Private Spaces

The phrase, “a room of one’s own” is forever linked to feminist author Virginia Woolf (1882-1941), as the title of her famous 1929 essay, but it has been adopted by many of us who long for a space specifically designed to meet our personal taste and needs.

I thought of that this morning while reading a blog post by Katrina Kenison. She calls it “Making Room“. She has just turned 59 and finds herself wishing for somewhere other than at her kitchen table to write —  “a place in which some new work might begin to take shape, privately and quietly” away from the hustle of her everyday household.

“My sixtieth year has begun with an urgent longing for quiet time and open-ended hours and, too, for a space that is devoted not to many things but to one thing: the work of the imagination, the murmurings of the soul, the possibility of articulating and embodying some just-forming ideas about how to live in the world as an older person.”  [Katrina Kenison]

At the beginning of every fall, a similar yearning overtakes me, but it has nothing to do with my increasing age. At least, I don’t think it does. The odd thing is, I do have a room of my own in which to write, but I don’t often use it, which makes me think it has more to do with attitude than age or location.

I’m always anxious to recapture the sense of mystery and adventure that accompanies the start of a new season or a new writing project. It’s akin to the delight of discovery in the story of A Secret Garden, but then again, I suppose that story did have a lot to do with place. And age. Hmmm. Well, never mind. Should place and age really determine the extent of a person’s creativity? What is it that makes a room of one’s own so appealing?
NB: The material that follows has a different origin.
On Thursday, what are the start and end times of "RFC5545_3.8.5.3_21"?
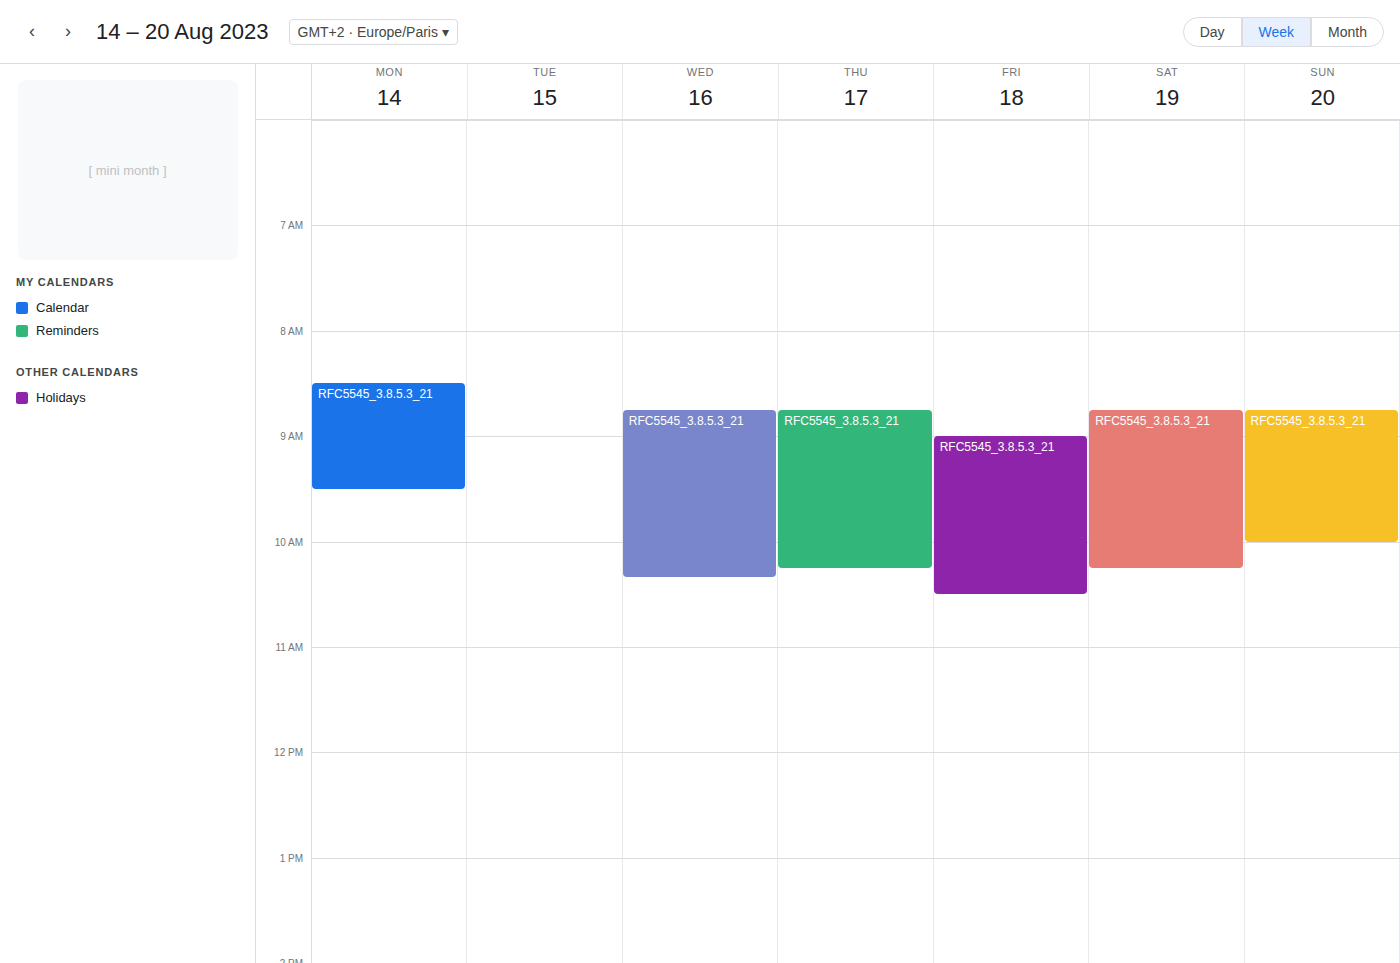
8:45 AM to 10:15 AMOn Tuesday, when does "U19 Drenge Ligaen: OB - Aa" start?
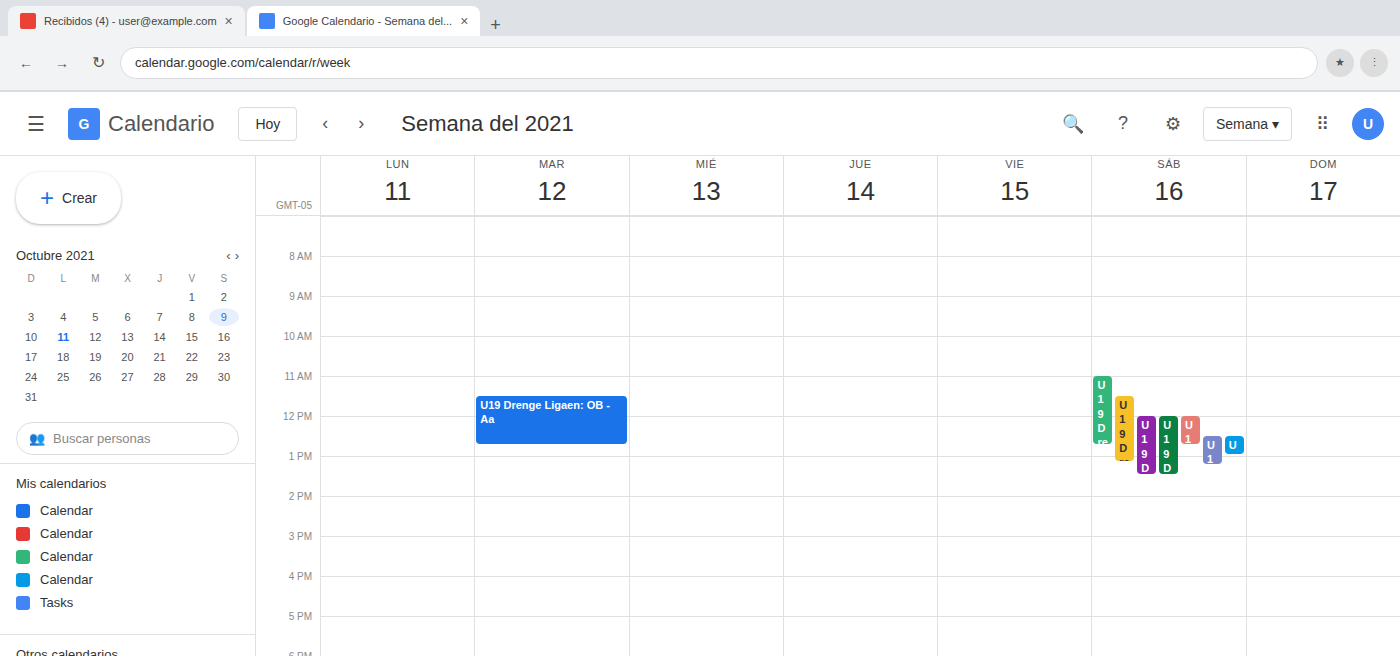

Katrina says it would mean not having to clear her writing materials off the kitchen table and make room for her family’s next meal.

There’s that, of course, but I suspect it’s also the ability to surround oneself with favourite things — things that inspire us — or to spread out our tools however we might prefer, and not have to answer to anyone else for our choices (or the mess). It’s that sense of privacy and personal space a closed door gives us — the opportunity to retreat into the backcountry of our minds without distraction.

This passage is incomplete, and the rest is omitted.